The resulting inhibition zones were compared with the inhibition zone diameter range given in the current CLSI (clinical and laboratory standards institute) guidelines that determine the inhibition zone diameter breakpoint where the bacterial strain is resistant, intermediate or susceptible to the given antibiotic which follows Kirby-Bauer disc diffusion method (Bauer et al., 1996). For the Enterobacteriaceae family, 21 and Pseudomonas, 11 antibiotics were taken for testing.
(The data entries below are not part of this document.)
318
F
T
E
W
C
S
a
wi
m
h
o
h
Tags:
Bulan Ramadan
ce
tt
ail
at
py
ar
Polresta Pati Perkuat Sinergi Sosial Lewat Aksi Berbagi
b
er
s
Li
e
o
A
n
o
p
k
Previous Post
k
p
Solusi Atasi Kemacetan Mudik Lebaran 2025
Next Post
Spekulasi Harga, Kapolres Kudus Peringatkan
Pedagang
The antibacterial resistance (AR) index for these samples based on the isolates was determined.
AR index = y/nx
Where, y = Number of resistant microbes in the sample
n = population size,
x = total number of antibiotics used.
For isolates resistant to 3 or more antibiotics multiple antibiotic resistance (MAR) index was calculated.
MAR index = a/b
Where a = No. of antibiotics, the isolate is resistant to, b = No. of antibiotics, the isolate is exposed to/tested against.
Statistical analyses
To compare the means of the parameters and whether they are varying significantly spatially, pair-wise statistical analyses were performed between NS, MS and SS combining both values in surface and sub-surface water samples. For physicochemical parameters, a parametric Tukey’s HSD (honestly significant difference) test was performed. For bacteriological parameters, non-parametric Dunn’s post hoc test is carried out. Principal component analysis (PCA) was performed to infer the effect of physical (Temperature, Salinity, PAR, and Fluorescence) and chemical parameters (Dissolved oxygen, Chlorophyll-a, Total suspended matter, pH, Ammonium, Nitrate, Nitrite, and Phosphate) on bacteriological parameters (Heterotrophic bacterial count, total coliforms, Escherichia coli, Enterococcus faecalis, Klebsiella pneumonia, Aeromonas hydrophila, Proteus mirabilis, Pseudomonas aeruginosa, Salmonella, Shigella, Vibrio cholera, and Vibrio parahaemolyticus) for surface samples and bottom samples separately. All the statistical analyses were performed using PAST 4.03 software.